How do you solve this problem? Rajjpuut submits that the following measures would help:
1. Set up a scholarship for students who taking a demanding array of science and math classes finish in the top 8% of their graduating class in any town or small city areas of 30,000 or less who wish to become doctors and registered nurses.
2. An agreement is signed requiring eight years of satisfactory service after internship in the “Rural American Medicine Program (RAMP) because of the nature of the possible assignment (unless a student has previously agreed to serve in a particularly depressed rural area) eight hours of Spanish medical vocabulary is required and some internship time spent at a predominantly Hispanic area is also required.
3. When that agreement is begun, if no satisfactory medical clinic is available in a particular area; the student is given a mobile clinic to attend to his area much as a circuit judge or circuit preacher would have done in the 19th Century and access to generic medicines as needed.
4. When the 8-year agreement is satisfactorily fulfilled the doctor has the option of being in command of his own career 100% free of debt with $75,000 start up fees for his future medical career.
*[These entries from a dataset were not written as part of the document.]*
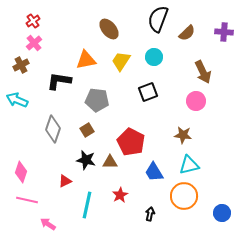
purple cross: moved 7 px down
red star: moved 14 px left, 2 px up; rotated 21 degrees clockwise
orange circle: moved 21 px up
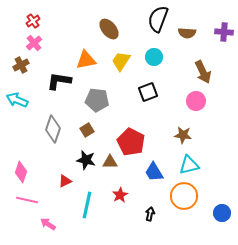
brown semicircle: rotated 48 degrees clockwise
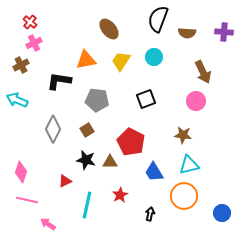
red cross: moved 3 px left, 1 px down; rotated 16 degrees counterclockwise
pink cross: rotated 14 degrees clockwise
black square: moved 2 px left, 7 px down
gray diamond: rotated 8 degrees clockwise
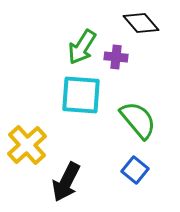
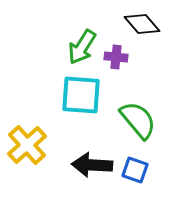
black diamond: moved 1 px right, 1 px down
blue square: rotated 20 degrees counterclockwise
black arrow: moved 26 px right, 17 px up; rotated 66 degrees clockwise
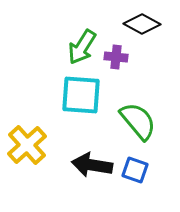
black diamond: rotated 21 degrees counterclockwise
green semicircle: moved 1 px down
black arrow: rotated 6 degrees clockwise
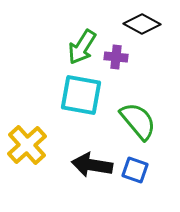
cyan square: rotated 6 degrees clockwise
If, however, he/she agrees to sign on for another 12 years of rural duty a $150,000 bonus is granted the doctor and $75,000 for refurbishing his/her mobile practice. At the end of each 12-year “enlistment,” the doctor would receive the same options.
5. Doctors be provided media** helping teach his/her patients health education and how to responsibly take care of their own bodies in line with the concepts of the “Seven Golden Rules of Health” and every other kind of accessible film possible such as (the miracle of birth; pre-natal; post-natal; first aid and CPR; etc., etc.)
Ya’all live long, strong and ornery,
Rajjpuut
^^ they can offer a special payment to get their drugs reveiwed and virtually always approved in much less time
** The mobile clinic should include a small generator capable of running a large screen VHS player and television for truly remote areas.